(Work order):
Count the lines below that contain the string "series", and reply with only that number.

(Input material):
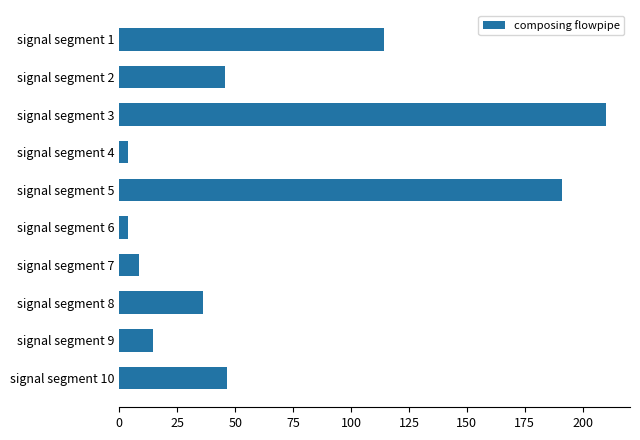

True or false: the data shows 296.9 at signal segment 5.

False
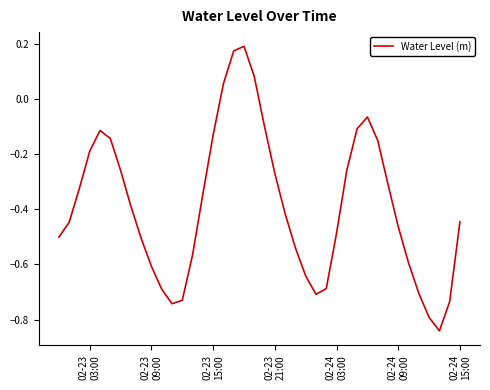

What is the smallest value displayed?

-0.8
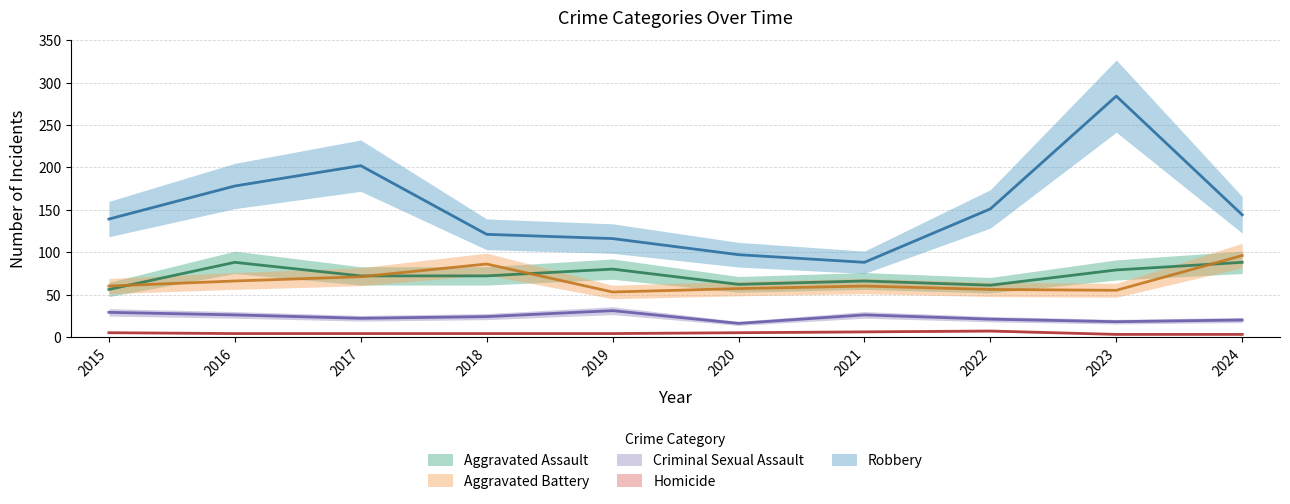

Reading left to right, what are all the values shown in this chart?

Aggravated Assault: 2015=56	2016=88	2017=72	2018=72	2019=80	2020=62	2021=66	2022=61	2023=79	2024=88
Aggravated Battery: 2015=60	2016=66	2017=71	2018=86	2019=53	2020=57	2021=60	2022=56	2023=55	2024=96
Criminal Sexual Assault: 2015=29	2016=26	2017=22	2018=24	2019=31	2020=16	2021=26	2022=21	2023=18	2024=20
Homicide: 2015=5	2016=4	2017=4	2018=4	2019=4	2020=5	2021=6	2022=7	2023=3	2024=3
Robbery: 2015=139	2016=178	2017=202	2018=121	2019=116	2020=97	2021=88	2022=151	2023=284	2024=144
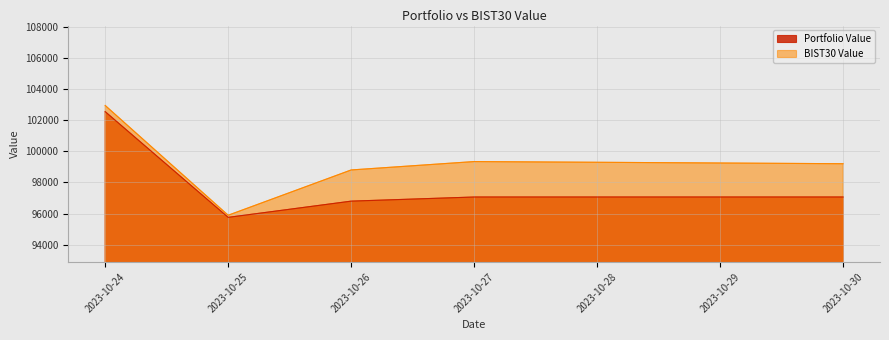

At which label does Portfolio Value reach its minimum?

2023-10-25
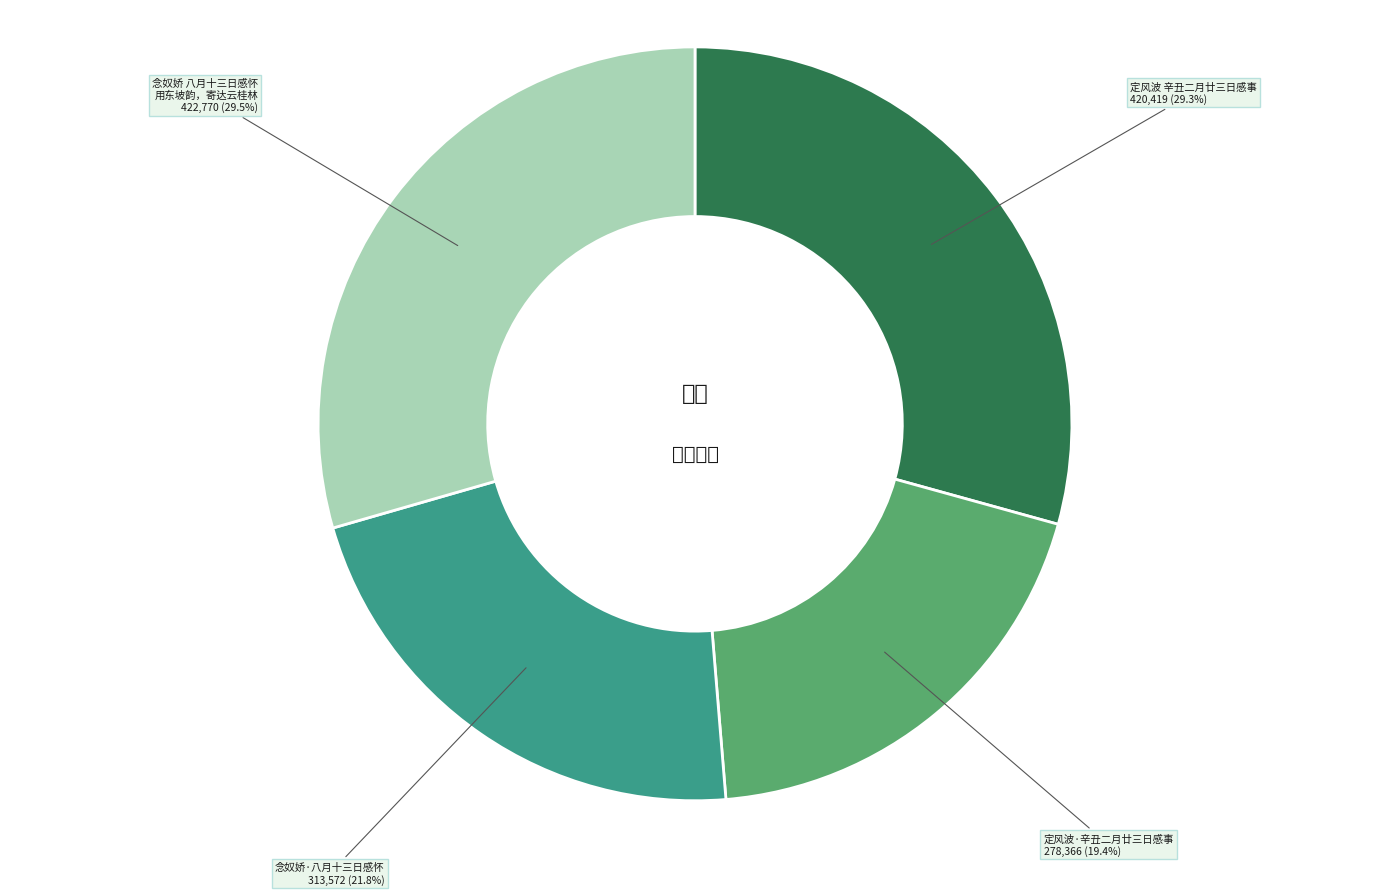

Does any single category account for the majority?

No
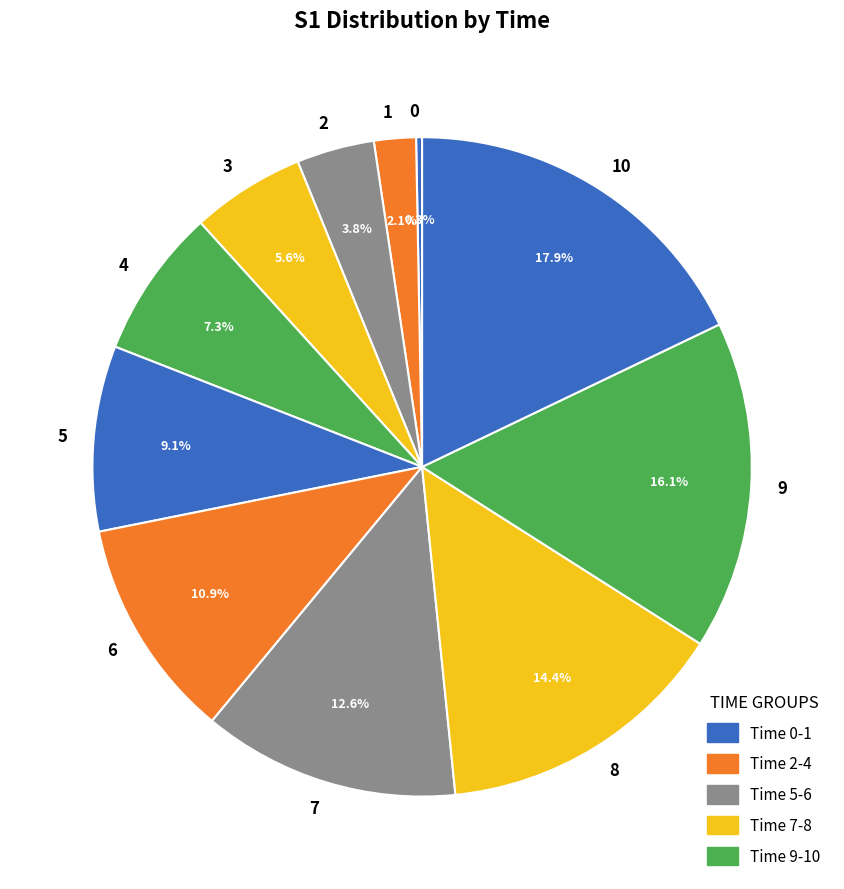

Is the sum of 5 and 8 greater than half?

No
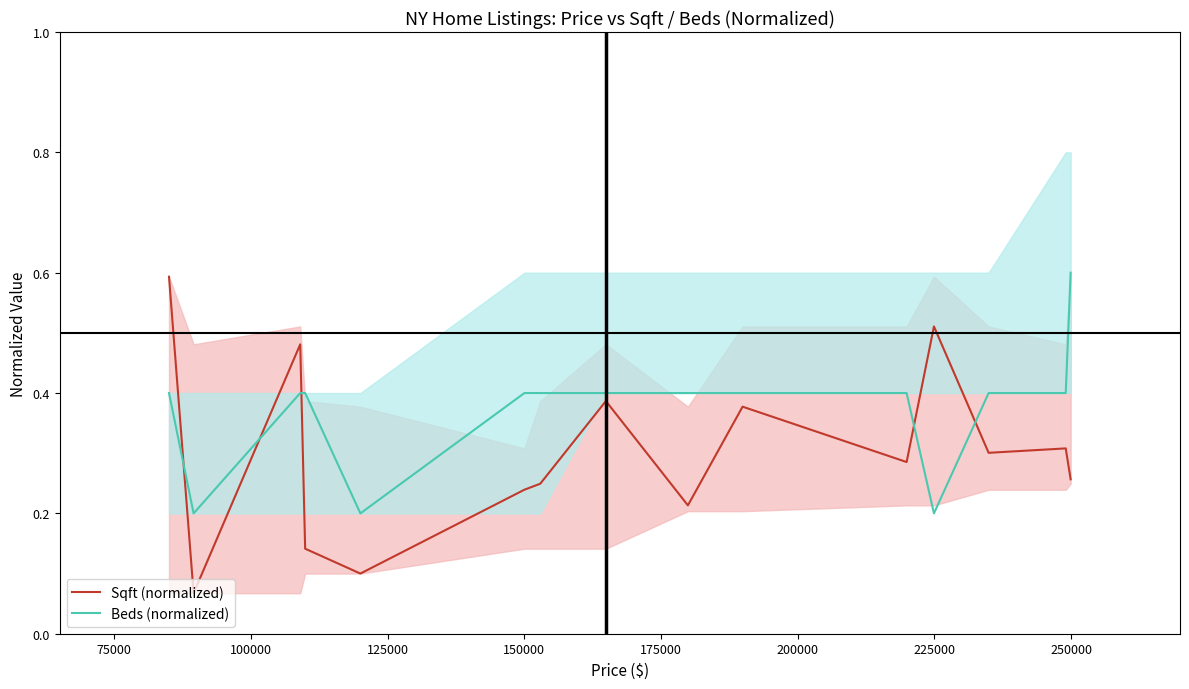

How many interior local valleys does the Beds (normalized) series have?

3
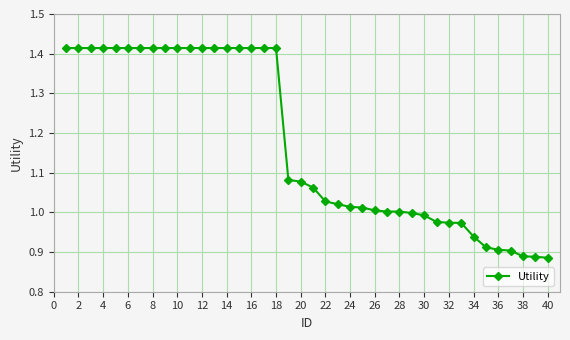

What is the difference between the second highest and second lowest values?

0.5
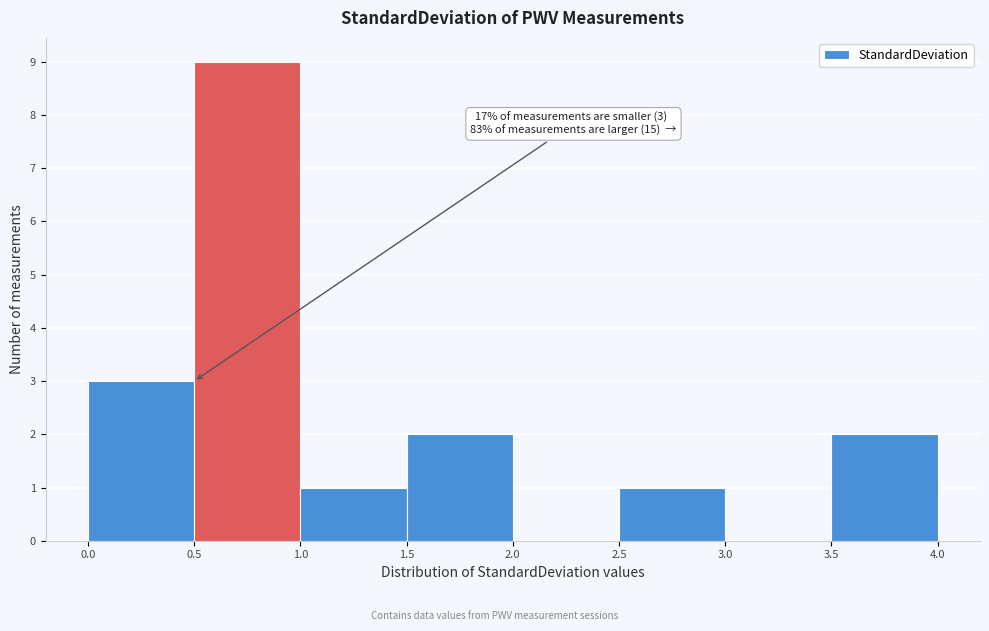

Which range on the x-axis has the tallest bar?

0.5 to 1.0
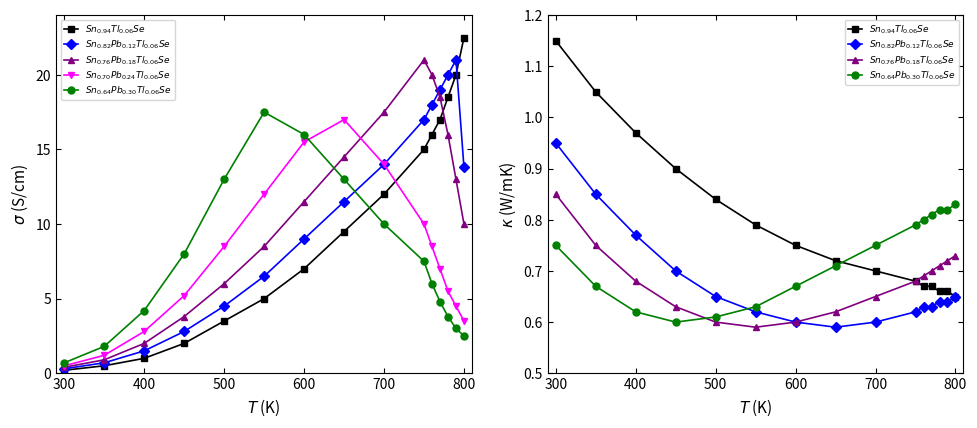

What is the average value of the $Sn_{0.76}Pb_{0.18}Tl_{0.06}Se$ series?

0.7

(Response):
2